### TESTO FORNITO
Il connubio cibo vino
L’abbinamento vino-cibo non è una scienza esatta, ma più un’arte. La grande complessità dei sapori del cibo e delle sfumature del vino, se aggiunte al gusto soggettivo di ognuno di noi, rendono la ricerca del giusto abbinamento un percorso personale.
Esistono tuttavia delle regole base da cui poter partire per trovare la propria strada. Di seguito cercheremo di darvi i giusti strumenti per iniziare a muovere i primi passi in questa antica e sofisticata arte, attraverso esempi e suggerimenti attingendo dal ricco e variegato repertorio di prodotti gastronomici del territorio Veneto.

Abbinare sapientemente cibo e vino è un’arte: significa creare accostamenti armoniosi di profumi e di sapori in modo da far esaltare le caratteristiche organolettiche di entrambi. Nel corso dei secoli in molti si sono espressi in merito a quest’arte cercando di definire i principi da seguire per realizzare il perfetto abbinamento enogastronomico. Ecco i principali criteri di abbinamento individuati dalle diverse scuole di pensiero.

Abbinamento per tradizione
In questa tipologia rientrano gli abbinamenti tra piatti locali e/o regionali e vini della stessa zona con l’intento di creare un’affinità di profumi e di sapori. Si presta particolarmente a questo tipo di abbinamento la cucina tradizionale della Valpolicella, dove i vini, oltre che consumati come bevanda, sono spesso utilizzati nella cottura di piatti caratteristici come il risotto all’Amarone o la pastissada de caval.

### DATI DISPONIBILI
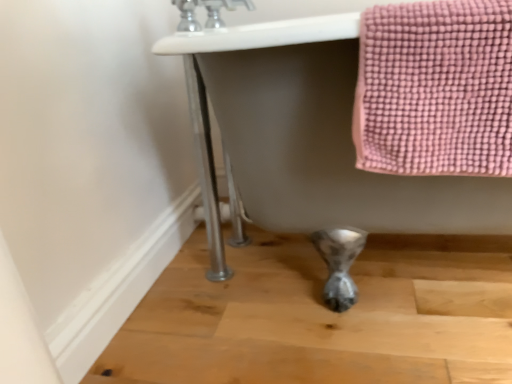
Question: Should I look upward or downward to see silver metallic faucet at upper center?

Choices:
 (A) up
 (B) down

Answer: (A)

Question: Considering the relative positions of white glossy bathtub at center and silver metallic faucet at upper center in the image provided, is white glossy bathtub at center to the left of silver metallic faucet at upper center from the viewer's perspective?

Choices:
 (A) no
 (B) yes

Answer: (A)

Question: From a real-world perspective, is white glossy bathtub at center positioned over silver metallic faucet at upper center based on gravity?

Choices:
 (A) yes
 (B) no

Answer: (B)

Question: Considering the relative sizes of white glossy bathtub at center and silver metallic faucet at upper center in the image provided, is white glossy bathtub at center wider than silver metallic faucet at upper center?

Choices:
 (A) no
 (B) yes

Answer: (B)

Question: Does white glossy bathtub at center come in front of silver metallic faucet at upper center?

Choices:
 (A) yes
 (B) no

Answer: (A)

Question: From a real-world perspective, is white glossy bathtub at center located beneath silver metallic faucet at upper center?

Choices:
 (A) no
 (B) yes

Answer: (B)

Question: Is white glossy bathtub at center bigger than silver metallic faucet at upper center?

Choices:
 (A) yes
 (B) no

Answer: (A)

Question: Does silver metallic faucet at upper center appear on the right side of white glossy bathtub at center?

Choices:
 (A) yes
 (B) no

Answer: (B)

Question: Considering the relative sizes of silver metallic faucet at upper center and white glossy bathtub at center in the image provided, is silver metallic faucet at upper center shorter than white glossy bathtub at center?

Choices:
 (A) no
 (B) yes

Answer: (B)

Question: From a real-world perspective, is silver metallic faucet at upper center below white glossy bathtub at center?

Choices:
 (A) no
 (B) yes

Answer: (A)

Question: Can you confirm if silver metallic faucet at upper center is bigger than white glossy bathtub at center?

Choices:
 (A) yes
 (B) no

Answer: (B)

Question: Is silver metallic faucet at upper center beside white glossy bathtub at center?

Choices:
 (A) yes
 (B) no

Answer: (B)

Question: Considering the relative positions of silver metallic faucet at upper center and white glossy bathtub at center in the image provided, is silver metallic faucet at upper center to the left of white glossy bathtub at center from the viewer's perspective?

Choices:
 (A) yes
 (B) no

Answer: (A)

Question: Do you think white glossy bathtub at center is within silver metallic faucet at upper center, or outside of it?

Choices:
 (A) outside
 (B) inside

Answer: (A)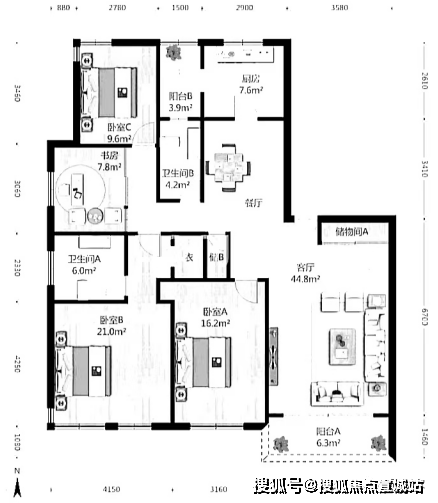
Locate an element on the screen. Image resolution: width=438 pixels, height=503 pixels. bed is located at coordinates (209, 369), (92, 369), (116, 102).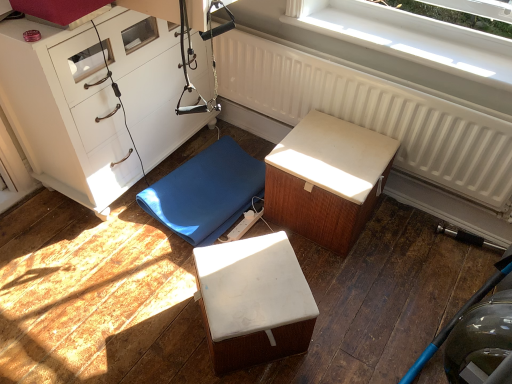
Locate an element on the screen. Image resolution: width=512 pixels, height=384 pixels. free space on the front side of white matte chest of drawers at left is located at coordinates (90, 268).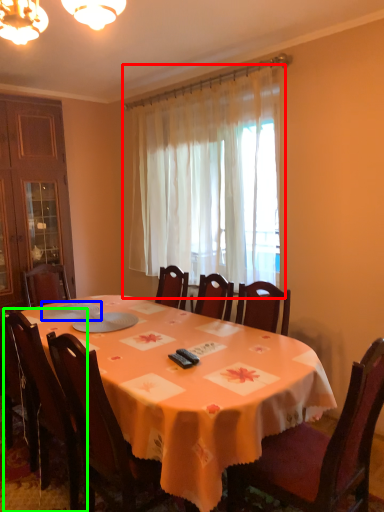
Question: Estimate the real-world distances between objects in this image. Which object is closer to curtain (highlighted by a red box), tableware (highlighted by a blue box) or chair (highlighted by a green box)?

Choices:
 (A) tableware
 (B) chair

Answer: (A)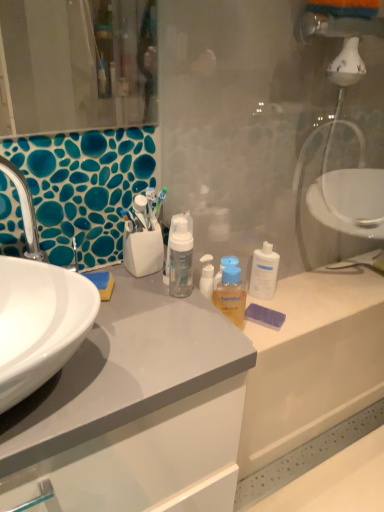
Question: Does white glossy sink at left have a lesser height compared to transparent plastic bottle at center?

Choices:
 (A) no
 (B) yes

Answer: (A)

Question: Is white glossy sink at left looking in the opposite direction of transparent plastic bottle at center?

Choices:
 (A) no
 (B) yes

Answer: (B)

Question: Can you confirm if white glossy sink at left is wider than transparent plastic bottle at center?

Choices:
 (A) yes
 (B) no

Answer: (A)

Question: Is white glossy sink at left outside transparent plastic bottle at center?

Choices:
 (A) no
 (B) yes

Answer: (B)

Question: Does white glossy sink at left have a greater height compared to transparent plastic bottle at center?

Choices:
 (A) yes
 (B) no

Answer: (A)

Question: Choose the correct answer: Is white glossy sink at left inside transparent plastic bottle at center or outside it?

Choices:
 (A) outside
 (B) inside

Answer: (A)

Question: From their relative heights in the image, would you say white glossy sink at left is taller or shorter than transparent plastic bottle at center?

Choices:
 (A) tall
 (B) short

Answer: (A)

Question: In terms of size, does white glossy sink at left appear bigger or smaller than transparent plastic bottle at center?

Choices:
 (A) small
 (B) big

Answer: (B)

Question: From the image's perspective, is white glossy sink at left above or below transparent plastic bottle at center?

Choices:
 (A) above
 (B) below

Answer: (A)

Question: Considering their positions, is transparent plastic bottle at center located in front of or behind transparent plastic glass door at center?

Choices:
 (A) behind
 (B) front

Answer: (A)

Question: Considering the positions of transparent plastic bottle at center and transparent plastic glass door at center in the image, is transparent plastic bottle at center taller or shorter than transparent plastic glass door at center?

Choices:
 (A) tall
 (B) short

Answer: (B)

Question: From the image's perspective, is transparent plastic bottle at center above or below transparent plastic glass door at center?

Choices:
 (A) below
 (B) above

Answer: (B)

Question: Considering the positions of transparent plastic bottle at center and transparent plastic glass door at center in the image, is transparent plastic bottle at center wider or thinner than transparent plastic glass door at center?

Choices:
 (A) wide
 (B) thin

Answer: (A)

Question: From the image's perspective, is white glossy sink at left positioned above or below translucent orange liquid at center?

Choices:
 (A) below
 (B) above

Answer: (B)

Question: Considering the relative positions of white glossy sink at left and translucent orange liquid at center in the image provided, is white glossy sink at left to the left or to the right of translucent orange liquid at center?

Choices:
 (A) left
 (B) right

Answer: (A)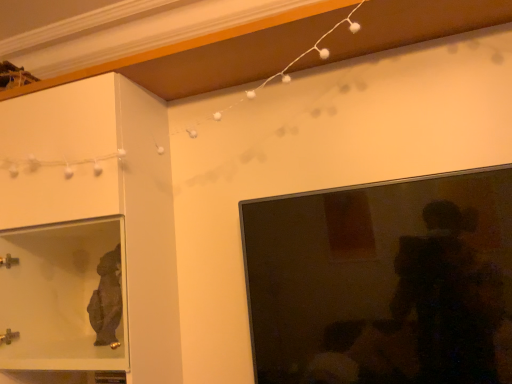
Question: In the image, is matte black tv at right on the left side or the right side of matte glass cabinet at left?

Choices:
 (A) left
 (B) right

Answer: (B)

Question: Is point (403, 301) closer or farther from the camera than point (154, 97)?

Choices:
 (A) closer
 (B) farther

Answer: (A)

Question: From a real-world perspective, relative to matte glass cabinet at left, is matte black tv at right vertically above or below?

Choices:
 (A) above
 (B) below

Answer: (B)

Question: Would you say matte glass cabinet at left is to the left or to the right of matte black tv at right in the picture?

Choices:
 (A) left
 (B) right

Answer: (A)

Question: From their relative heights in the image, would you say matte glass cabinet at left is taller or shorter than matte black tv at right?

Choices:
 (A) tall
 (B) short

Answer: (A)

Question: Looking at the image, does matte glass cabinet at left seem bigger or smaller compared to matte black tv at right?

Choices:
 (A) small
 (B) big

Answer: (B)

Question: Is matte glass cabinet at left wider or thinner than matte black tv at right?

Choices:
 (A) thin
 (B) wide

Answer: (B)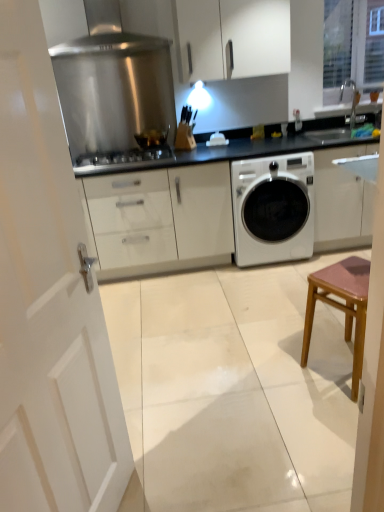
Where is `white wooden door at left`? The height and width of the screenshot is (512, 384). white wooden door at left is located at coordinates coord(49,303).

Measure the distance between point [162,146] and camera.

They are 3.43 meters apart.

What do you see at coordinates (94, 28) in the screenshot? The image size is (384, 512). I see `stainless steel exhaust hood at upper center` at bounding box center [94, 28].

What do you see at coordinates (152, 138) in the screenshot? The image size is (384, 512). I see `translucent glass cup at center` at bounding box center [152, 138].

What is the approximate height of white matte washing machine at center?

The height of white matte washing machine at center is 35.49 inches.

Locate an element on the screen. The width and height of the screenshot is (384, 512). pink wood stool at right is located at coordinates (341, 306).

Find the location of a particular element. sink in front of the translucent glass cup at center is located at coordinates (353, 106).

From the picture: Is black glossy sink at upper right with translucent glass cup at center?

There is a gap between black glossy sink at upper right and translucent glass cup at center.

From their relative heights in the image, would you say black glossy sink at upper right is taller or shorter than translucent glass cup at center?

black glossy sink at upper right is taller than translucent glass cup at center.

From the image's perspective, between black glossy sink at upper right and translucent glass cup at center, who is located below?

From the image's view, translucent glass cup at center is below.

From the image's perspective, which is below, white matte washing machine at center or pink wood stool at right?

### LAVORO RICHIESTO
(a) Indica se ciascuna affermazione concorda con il testo sull'abbinamento vino-cibo, rispondendo sì o no e citando esattamente le parole del testo che lo stabiliscono. (i) L'abbinamento vino-cibo viene presentato come una scienza esatta. (ii) Nella Valpolicella il vino si usa anche per cucinare piatti tipici. (iii) Gli esempi proposti provengono dai prodotti gastronomici della Toscana.
(b) Prosegui il testo sull'abbinamento vino-cibo partendo dall'ultima frase riportata.

### RISPOSTE ATTIVITÀ
(a)
(i) No: "L’abbinamento vino-cibo non è una scienza esatta, ma più un’arte."
(ii) Sì: "sono spesso utilizzati nella cottura di piatti caratteristici come il risotto all’Amarone o la pastissada de caval"
(iii) No: "attingendo dal ricco e variegato repertorio di prodotti gastronomici del territorio Veneto"

(b)
Abbinamento per concordanza
Tendenzialmente il corpo del vino deve essere proporzionale alla struttura del piatto. Questo vuol dire che è consigliabile, ad esempio, accompagnare un cibo molto aromatico con un vino altrettanto aromatico e, viceversa, un cibo dagli aromi delicati ad un vino dagli aromi leggeri. Lo stesso principio va applicato per equilibrare la robustezza dei cibi: un piatto piuttosto complesso e strutturato richiede idealmente un vino di corpo, strutturato e di lunga persistenza, che possa cioè non essere sovrastato dalla personalità del cibo. Viceversa, un piatto leggero e delicato non dovrà essere coperto da vini troppo importanti ma si sposerà ad un vino delicato e leggero. L’abbinamento per concordanza è consigliabile infine per armonizzare la dolcezza dei cibi. Il sapore dolce di un cibo tende a prevalere e, poiché non esistono vini secchi che possano reggere il confronto con il carattere dolce di un dessert, è consigliabile assecondare il contenuto zuccherino del piatto e abbinare un vino dolce.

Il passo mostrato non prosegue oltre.